Collected data =

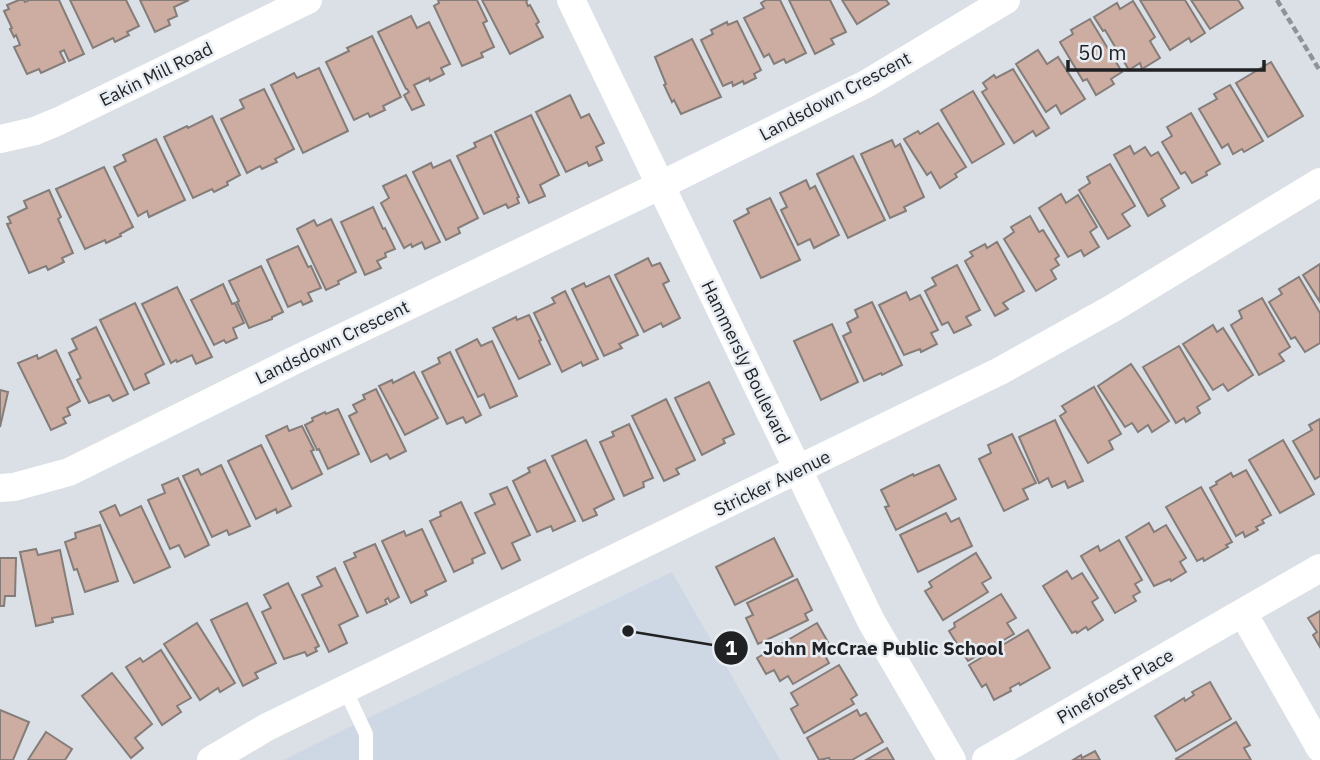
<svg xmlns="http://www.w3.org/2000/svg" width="1320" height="760" font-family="'IBM Plex Sans',sans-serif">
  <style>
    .built { fill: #ced8e5 }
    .building { fill: #cdaca1; stroke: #847d7a; stroke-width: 2 }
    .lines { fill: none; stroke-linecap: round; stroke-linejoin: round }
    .path { stroke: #8f9398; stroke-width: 4.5; stroke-dasharray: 7 3.5; stroke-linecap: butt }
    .service { stroke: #fff; stroke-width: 14 }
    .minor { stroke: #fff; stroke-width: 28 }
    .labels { text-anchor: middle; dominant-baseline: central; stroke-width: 5; stroke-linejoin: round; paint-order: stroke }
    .street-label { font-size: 18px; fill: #1f2123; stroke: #e8edf3 }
    .leader { fill: none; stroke: #1f2123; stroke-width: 2.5 }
    .callout-dot { fill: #1f2123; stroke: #e8edf3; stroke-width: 2.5 }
    .mark-label { font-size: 21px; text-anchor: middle; font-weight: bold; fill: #fff }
    .callout-label { font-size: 19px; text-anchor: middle; font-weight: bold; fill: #1f2123; stroke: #e8edf3; stroke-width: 5; stroke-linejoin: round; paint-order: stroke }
  </style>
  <rect width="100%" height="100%" fill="#dbe0e6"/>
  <path class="built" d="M672,572l108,188h-497l60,-30z"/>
  <g class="building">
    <path d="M19,0h5l1,2 4,-2h30l25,54 -15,7 -5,-11 -4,2 5,10 -24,11 -2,-4 -12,5 -13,-27 6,-2 -4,-10 -2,2 -4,-8 2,-1 -8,-17 5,-2 -2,-4z"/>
    <path d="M70,0h56l13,26 -12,6 2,3 -14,7 -2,-4 -20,10z"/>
    <path d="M140,0h49l-15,7 3,9 -9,4 2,5 -15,7z"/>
    <path d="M438,0h39l10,21 -4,2 11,24 -13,6 2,4 -21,9 -28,-60 5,-3z"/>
    <path d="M482,0h46l-2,1 2,5 2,-1 9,17 -3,2 7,13 -33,17z"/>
    <path d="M766,0h14l26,53 -20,10 -2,-4 -10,5 -5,-10 -5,3 -20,-39 20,-10 -3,-5z"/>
    <path d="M789,0h41l16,32 -15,7 3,5 -19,10z"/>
    <path d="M842,0h44l3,4 -32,20z"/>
    <path d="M1140,0h45l20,33 -14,9 -2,-4 -19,12z"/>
    <path d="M1191,0h47l5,8 -33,21z"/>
    <path d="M1133,1l22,36 -5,4 10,17 -18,11 -2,-6 -11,7 -24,-40 -2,1 -9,-14 23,-14 3,6z"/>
    <path d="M411,16l6,12 12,-6 21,42 -9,4 3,6 -14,7 -1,-3 -15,7 10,20 -12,5 -8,-15 5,-3 -2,-3h-1l-28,-57z"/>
    <path d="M1090,19l32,53 -11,7 3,5 -18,11 -9,-16 -4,2 -23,-39 13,-8 -2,-4z"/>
    <path d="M737,21l24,49 -7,4 2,4 -12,6 -1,-3 -10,5 -1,-4 -9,4 -22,-46 12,-6 -2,-4 16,-8 1,3z"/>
    <path d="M372,36l29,61 -18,9 2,4 -15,7 -2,-4 -14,7 -28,-58 23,-11 -2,-3z"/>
    <path d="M692,39l29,58 -40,17 -7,-14 -2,2 -8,-17 2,-1 -11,-27z"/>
    <path d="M1038,50l9,14 11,-7 27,42 -24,15 -5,-9 -10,7 -30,-48z"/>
    <path d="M1271,62l32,54 -35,21 -32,-54z"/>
    <path d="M319,68l29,63 -45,22 -32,-68 23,-12 3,5z"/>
    <path d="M1013,69l36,59 -13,8 -3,-5 -19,12 -32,-51 5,-3 -4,-6 11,-8 2,3z"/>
    <path d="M1230,85l33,56 -19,11 -2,-3 -9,5 -5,-10 -6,4 -23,-39 18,-10 -3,-5z"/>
    <path d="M264,89l30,60 -19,10 2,3 -15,7 -2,-3 -13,7 -26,-54 23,-11 -4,-8z"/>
    <path d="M973,91l31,53 -32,19 -31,-53z"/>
    <path d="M570,95l11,23 8,-4 15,29 -8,4 6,13 -13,6 -2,-4 -21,10 -30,-60z"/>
    <path d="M1191,113l29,51 -14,8 1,3 -15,8 -7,-11 -4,2 -19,-32 10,-6 -5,-9z"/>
    <path d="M531,115l28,60 -19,10 5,11 -16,7 -34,-71z"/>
    <path d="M212,116l28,59 -13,7 1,3 -14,7 -2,-3 -19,9 -29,-61 23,-11 1,2z"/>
    <path d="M938,123l28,44 -11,7 2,3 -17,11 -9,-16 -4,3 -23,-36 14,-8 2,3z"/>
    <path d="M491,135l28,62 -2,1 2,5 -11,5 -2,-4 -22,10 -27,-58 19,-9 -2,-4z"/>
    <path d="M156,139l29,61 -36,17 -2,-6 -9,5 -24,-49 12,-6 -3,-6z"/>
    <path d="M892,140l3,7 5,-3 24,53 -20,10 2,4 -16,7 -29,-64z"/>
    <path d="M1130,146l4,8 11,-7 6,9 7,-4 21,36 -18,11 4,7 -17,10 -34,-61z"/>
    <path d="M853,156l32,64 -37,18 -31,-64z"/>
    <path d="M450,160l28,58 -20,10 2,5 -14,7 -33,-68 18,-9 2,5z"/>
    <path d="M1110,164l25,42 -13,8 8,12 -22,13 -29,-49 11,-7 -3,-6z"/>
    <path d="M104,167l29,60 -13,7 1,2 -15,7 -1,-3 -20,9 -29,-60z"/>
    <path d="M406,175l34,67 -15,7 -3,-7 -10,5 -1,-3 -7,4 -23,-45 8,-5 -6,-12z"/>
    <path d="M806,180l4,9 5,-3 24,49 -25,13 -4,-9 -12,6 -17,-35 6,-3 -7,-14z"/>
    <path d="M49,190l12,27 -3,2 15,34 -11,5 2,4 -16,8 -2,-4 -17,7 -22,-49 4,-1 -3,-6 19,-9 -3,-7z"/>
    <path d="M1061,194l5,9 12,-8 19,32 -7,5 9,15 -15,9 -3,-6 -13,7 -29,-49z"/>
    <path d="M770,198l30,62 -39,18 -27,-57 15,-8 -2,-4z"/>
    <path d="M373,207l10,22 2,-1 10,21 -10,4 1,4 -9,4 4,7 -16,7 -24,-53z"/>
    <path d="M1030,216l9,16 4,-2 16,26 -4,3 4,6 -8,5 5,9 -20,12 -32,-52 10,-7 -3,-5z"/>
    <path d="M331,219l25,53 -18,9 1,3 -13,6 -29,-61 17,-9 3,6z"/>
    <path d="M997,242l27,49 -21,12 5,6 -13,7 -30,-55 8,-5 -3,-4 15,-8 2,4z"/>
    <path d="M298,246l10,21 3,-1 10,22 -13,5 4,8 -9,4 -2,-4 -13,6 -21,-47z"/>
    <path d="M648,258l4,8 8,-3 9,18 -6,3 17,34 -17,9 -2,-4 -17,9 -29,-57z"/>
    <path d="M1320,264v38l-17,-27z"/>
    <path d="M957,265l23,45 -14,7 5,8 -17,8 -6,-11 -6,3 -17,-34 11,-6 -4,-7z"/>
    <path d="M261,266l22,46 -11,5v2l-23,9 -12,-26 2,-1 -10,-20z"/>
    <path d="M609,276l29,59 -19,9 3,4 -18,8 -32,-67 12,-6 2,4z"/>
    <path d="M1299,277l21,36v30l-15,9 -10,-15 -4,2 -22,-37 13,-8 -3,-5z"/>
    <path d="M223,284l9,20 3,-1 9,20 -11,5 4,10 -11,5 -2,-3 -10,5 -23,-45z"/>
    <path d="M177,287l35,70 -16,7 -4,-9 -15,7 -1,-2 -5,3 -29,-59z"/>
    <path d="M565,291l33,68 -15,7 -2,-4 -19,10 -28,-59 21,-10 -3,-5z"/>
    <path d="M906,292l4,8 10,-5 18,35 -7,3 6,11 -16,8 -1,-3 -16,6 -25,-50z"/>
    <path d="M1262,298l28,49 -11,7 5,7 -25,14 -28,-50 11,-7 -3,-7z"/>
    <path d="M872,302l30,63 -20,10 -1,-2 -17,8 -21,-45 8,-4 -4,-9 11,-6 -3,-7z"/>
    <path d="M135,303l29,61 -19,10 4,9 -15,7 -34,-70z"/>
    <path d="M529,315l12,25 -2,1 11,23 -31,15 -26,-51 23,-11 1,3z"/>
    <path d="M832,324l26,58 -37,18 -27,-59z"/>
    <path d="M1213,325l4,7 6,-4 30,47 -25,16 -5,-7 -10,6 -30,-46z"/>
    <path d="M96,327l32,67 -15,7 -4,-6 -20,8 -12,-23 4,-2 -12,-25 8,-4 -5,-10z"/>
    <path d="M477,339l4,7 11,-5 25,55 -27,12 -6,-14 -6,3 -22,-47z"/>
    <path d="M1179,346l31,53 -13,8 3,6 -14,9 -2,-4 -8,5 -33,-56z"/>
    <path d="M56,350l24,51 -13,7 3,7 -7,3 3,5 -15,7 -33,-67 19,-8 1,4z"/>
    <path d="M450,352l31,63 -15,8 -3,-6 -16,7 -25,-52 18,-9 -2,-5z"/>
    <path d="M1131,364l38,57 -17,11 -4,-7 -10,7 -6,-9 -7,4 -27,-41z"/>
    <path d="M414,372l24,46 -33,17 -26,-49 13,-6 1,3z"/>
    <path d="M709,382l25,52 -11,5 2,4 -23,12 -27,-57z"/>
    <path d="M1094,387l27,47 -12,7 4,8 -25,14 -28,-47 6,-4 -4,-6z"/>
    <path d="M376,389l30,62 -16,8 -3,-5 -16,8 -22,-46 8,-4 -4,-7 12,-6 -2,-4z"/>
    <path d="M0,390l8,2 -8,35z"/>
    <path d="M666,399l29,61 -19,9 3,5 -15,7 -32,-65z"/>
    <path d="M338,409l21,45 -31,15 -9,-20 -2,1 -12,-25 8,-4 -1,-3 13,-6 1,2z"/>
    <path d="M1320,419v57l-5,3 -22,-38 19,-11 -3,-5z"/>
    <path d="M1055,420l28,61 -15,7 -3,-7 -13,6 -4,-9 -9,5 -20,-46z"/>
    <path d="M629,424l24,54 -10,4 1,5 -20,9 -24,-54 14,-6 -2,-4z"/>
    <path d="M287,426l2,5 13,-5 12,24 -3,1 11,23 -30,15 -26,-53z"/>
    <path d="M1012,434l24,49 -13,6 5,10 -24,12 -25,-52 12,-6 -3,-8z"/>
    <path d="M586,440l28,59 -20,10 3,6 -14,6 -31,-65z"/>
    <path d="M1283,440l31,54 -34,19 -31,-53z"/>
    <path d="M261,445l30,61 -14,7 -1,-4 -20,10 -28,-58z"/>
    <path d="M545,460l30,61 -22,10 -2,-5 -14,6 -24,-51 17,-9 -2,-4z"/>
    <path d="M221,465l29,61 -21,9 -2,-5 -15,7 -29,-61 15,-7 3,6z"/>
    <path d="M939,465l17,34 -60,31 -11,-23 4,-1 -8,-16 32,-16 1,2z"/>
    <path d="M1246,470l25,45 -9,5 2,3 -8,4 2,3 -13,7 -2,-5 -7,4 -26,-48 7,-4 -1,-2 15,-9 2,4z"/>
    <path d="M178,478l31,67 -24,12 -6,-12 -9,4 -22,-49 17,-7 -3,-8z"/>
    <path d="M507,487l23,48 -18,8 8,17 -18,9 -27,-56 20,-9 -5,-10z"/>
    <path d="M1201,487l31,55 -6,3 2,2 -24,14 -1,-3 -6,3 -31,-54z"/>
    <path d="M461,502l24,51 -13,6 1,4 -19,9 -24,-51 11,-5 -1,-4z"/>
    <path d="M115,505l5,11 21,-10 29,61 -36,16 -34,-71z"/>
    <path d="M946,513l5,9 8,-4 13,28 -54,26 -18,-37z"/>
    <path d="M1149,523l5,9 12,-7 20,33 -6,4 6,10 -15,9 -1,-2 -16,7 -28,-49z"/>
    <path d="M100,525l18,56 -33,11 -8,-23 -3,1 -9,-28 11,-4 -1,-5z"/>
    <path d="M422,529l24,52 -21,10 2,4 -16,8 -29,-62 22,-10 2,5z"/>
    <path d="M774,538l19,38 -58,29 -19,-38z"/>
    <path d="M1119,540l23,40 -7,4 5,8 -7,4 3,5 -21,12 -34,-57 17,-10 2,5z"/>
    <path d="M375,544l24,53 -9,5 -2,-4 -3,2 2,4 -20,9 -23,-51 12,-5 -2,-4z"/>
    <path d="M36,549l2,6 22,-5 13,64 -21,4 1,4 -17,4 -16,-74z"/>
    <path d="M976,553l15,25 -9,5 6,9 -45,28 -18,-29 7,-4 -3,-5z"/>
    <path d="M0,558h16l-1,38h-10l-1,10h-4z"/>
    <path d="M335,568l23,48 -19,9 8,18 -18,9 -27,-57 20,-9 -5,-9z"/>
    <path d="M1067,571l5,8 10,-6 16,25 -6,4 11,18 -15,10 -2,-3 -9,6 -1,-2 -4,2 -29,-47z"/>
    <path d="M797,579l15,31 -7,4 3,6 -50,24 -12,-26 7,-3 -6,-12z"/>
    <path d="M288,583l31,63 -4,2 2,3 -10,5 -2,-4 -21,7 -22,-47 9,-4 -7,-13z"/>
    <path d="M1001,594l15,24 -9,5 7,11 -46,27 -19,-30 6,-4 -1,-4z"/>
    <path d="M247,603l29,60 -21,10 3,5 -15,8 -32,-66z"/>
    <path d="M1320,611v36l-7,-12 4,-3 -9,-14z"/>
    <path d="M197,623l38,60 -15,9 -2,-4 -18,12 -36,-56z"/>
    <path d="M817,623l11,19 -8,4 9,17 -36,21 -5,-8 -8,5 -6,-11 -8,4 -9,-16z"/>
    <path d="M1028,630l22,38 -30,17 -1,-2 -9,5 1,3 -17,9 -8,-16 -4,3 -13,-22z"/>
    <path d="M161,650l30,48 -14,8 4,6 -19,13 -36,-58 14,-9 3,4z"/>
    <path d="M839,665l18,30 -6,4 3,5 -50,29 -13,-24 7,-4 -7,-12z"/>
    <path d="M112,673l40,51 -17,14 8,10 -12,10 -49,-62z"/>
    <path d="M1210,682l21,37 -55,32 -21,-35 29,-18 1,3 9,-6 -2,-3z"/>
    <path d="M0,710l29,12 -16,38h-13z"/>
    <path d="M857,710l3,6 6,-3 17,29 -31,18h-22l-1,-2 -10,2 -12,-22z"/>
    <path d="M1236,722l14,23 -6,3 7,12h-74l-1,-1z"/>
    <path d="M46,732l26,17 -7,11h-37z"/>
    <path d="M887,748l7,12h-28z"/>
    <path d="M1095,751l5,9h-27l8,-5 1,3z"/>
  </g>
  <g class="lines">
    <path class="path" d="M1277,0l43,71"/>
    <path class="service" d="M345,689l21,45v26"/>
    <g class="minor">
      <path d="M571,0l300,621 81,139"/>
      <path d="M0,139l35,-8 24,-10 249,-121"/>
      <path d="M0,488l14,-1 55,-15 226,-112 366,-175 205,-101 140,-84"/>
      <path d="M1243,613l77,135"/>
      <path d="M211,760l56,-33 733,-356 113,-63 207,-126"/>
      <path d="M986,760l334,-192"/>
    </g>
  </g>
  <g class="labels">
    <g class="street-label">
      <text transform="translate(156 74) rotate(-26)">Eakin Mill Road</text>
      <text transform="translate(835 96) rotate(-28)">Landsdown Crescent</text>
      <text transform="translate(332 342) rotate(-26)">Landsdown Crescent</text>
      <text transform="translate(746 362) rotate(64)">Hammersly Boulevard</text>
      <text transform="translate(772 483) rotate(-26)">Stricker Avenue</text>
      <text transform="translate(1115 686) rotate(-30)">Pineforest Place</text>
    </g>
  </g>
  <path class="leader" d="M628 631L731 648"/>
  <g class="callout-dot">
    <circle cx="628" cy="631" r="7"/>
    <circle cx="731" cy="648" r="18"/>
  </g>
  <g class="mark-label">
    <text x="731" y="655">1</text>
  </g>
  <g class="callout-label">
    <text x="883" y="655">John McCrae Public School</text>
  </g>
  <path d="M1068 60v10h196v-10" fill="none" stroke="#1f2123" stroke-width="3.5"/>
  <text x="1078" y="60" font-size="21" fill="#1f2123" stroke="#e8edf3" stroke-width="5" paint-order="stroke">50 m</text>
</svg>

Try it = Your task is to return each line of the data above that contains the string "linecap".

Answer box =
    .lines { fill: none; stroke-linecap: round; stroke-linejoin: round }
    .path { stroke: #8f9398; stroke-width: 4.5; stroke-dasharray: 7 3.5; stroke-linecap: butt }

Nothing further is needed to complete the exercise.